Durante ese tiempo, Porkka vivió una vida salvaje.

A veces, cuando está despierto toda la noche y enfermo, todavía se pierde en el apartamento de Inari. Ambos dan por clara su separación definitiva, pero a pesar de ello, todavía sin darse cuenta, con el corazón dolorido, vuelven a sus viejos temas de conversación.

—¿Por qué me abandonaste? Porkka se queja.

—¿Por qué me abandonaste en primer lugar? Inari responde.

Porkka ha cambiado mucho en apariencia. La antigua y elegante elegancia bohemia ha desaparecido de su comportamiento y de su forma de vestir. Parece casi decrépito cuando aparece frente a Inari, vistiendo una camisa desabotonada y manchada, chanclos rotos, ojos inyectados en sangre y una cara hinchada por sus largos días de bebida.

Para Inari es dolorosamente difícil ver esto. A él no le importa su propio bienestar, pero esos signos externos de infelicidad en Porkka le rompen el corazón. Se despierta de su sueño indiferente, pregunta tiernamente, preocupado y afligido:

—Querido amigo, ¿por qué estás tan...?

—Veo que ya me consideras una persona alegre y tranquila. Tienes razón: ¡mi razón me ha abandonado, mi corazón está roto, mi columna moral está rota! Aún me queda tanto que incluso puedo sufrir. Oh, cuánto sufro, pero nadie debe tener idea de ello, ni siquiera tú. Río y vivo una vida alegre y encuentro un momento de descanso y consuelo en los brazos de una prostituta. Me empujaste allí. He caído tan lejos de mis orgullosos castillos de nubes. ¡Y yo, que debía vivir con vosotros dos en pureza, brillo e integridad, allá arriba, en el cielo estrellado, no fuera de la sociedad como un bohemio, como solía hacer, sino arriba, como corresponde a los grandes artistas y a las personas maravillosas! ¡Y aquí estoy yo, debajo de la sociedad, como un pedazo de basura! Si algún día llego a recuperarme de esto, me convertiré en algo completamente diferente, quizás en un místico, quizás en un apóstol del amor humano. Para eso primero hay que ser muy infeliz, volverse muy humilde... Ahora lo sé. O tal vez no me volveré tan noble, simplemente me convertiré en un burgués aburrido, común y corriente, sin sueños, práctico, cínico. Organizo mi vida sensatamente, como todo el mundo: tomo amistad de los amigos, compañía de los camaradas, amor de las mujeres, recojo de todo tipo de fuentes los aspectos de humanidad que antes encontraba sólo en ti. Eras todo para mí: amiga, camarada, amante, esposa, heroína de guerra, sueño y realidad, punto de partida y meta. Nunca podré volver a ser feliz después de ti, pero tal vez pueda disfrutarlo. Y ya ni siquiera me molesto en pensar en la felicidad y la infelicidad, esos dos conceptos insidiosos que han nublado el cerebro humano desde el principio del mundo. Paso con facilidad de la seriedad a la alegre decadencia, de la necesidad absoluta a la reconciliación. Todavía puedo convertirme en un libertino viejo, sabio y satisfecho. ¿No te gustaría darme una pequeña charla alegre como ésta por la tarde?

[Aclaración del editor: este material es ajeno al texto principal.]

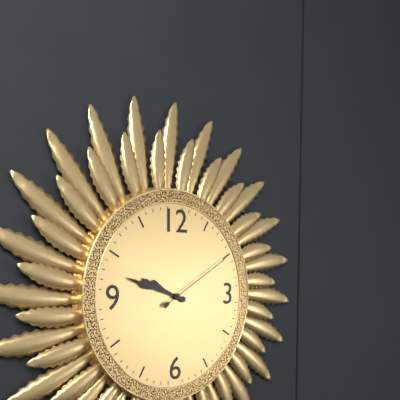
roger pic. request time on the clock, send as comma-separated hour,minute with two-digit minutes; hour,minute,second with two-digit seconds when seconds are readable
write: 9,48,10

"Sólo deseo que todavía pudiéramos estar juntos", dice Inari con tristeza. ¿Entonces crees que es absolutamente imposible?

—Eso es algo en lo que todos deberíamos tener una fe muy fuerte. ¿Qué hora es?
Yo no.

- Yo tampoco…

* * * * *

A finales de la primavera, Porkka llega a Inari con más puntualidad y más ligero de lo habitual.

"Puedes felicitarme", dice.

- ¿Por qué?

—He reanudado mi relación con Naima.

Inari se puso pálido.

—Ya te he puesto bastante triste. Necesito una vida organizada. Necesito casarme, conseguir alguna realización externa que me haga más fácil olvidar...

—¿Olvidar?

—Así que quiero olvidarte. De lo contrario, iré al infierno. No puedo soportar esto por más tiempo.

— ¡No puedo ni quiero olvidarte, nunca, nunca!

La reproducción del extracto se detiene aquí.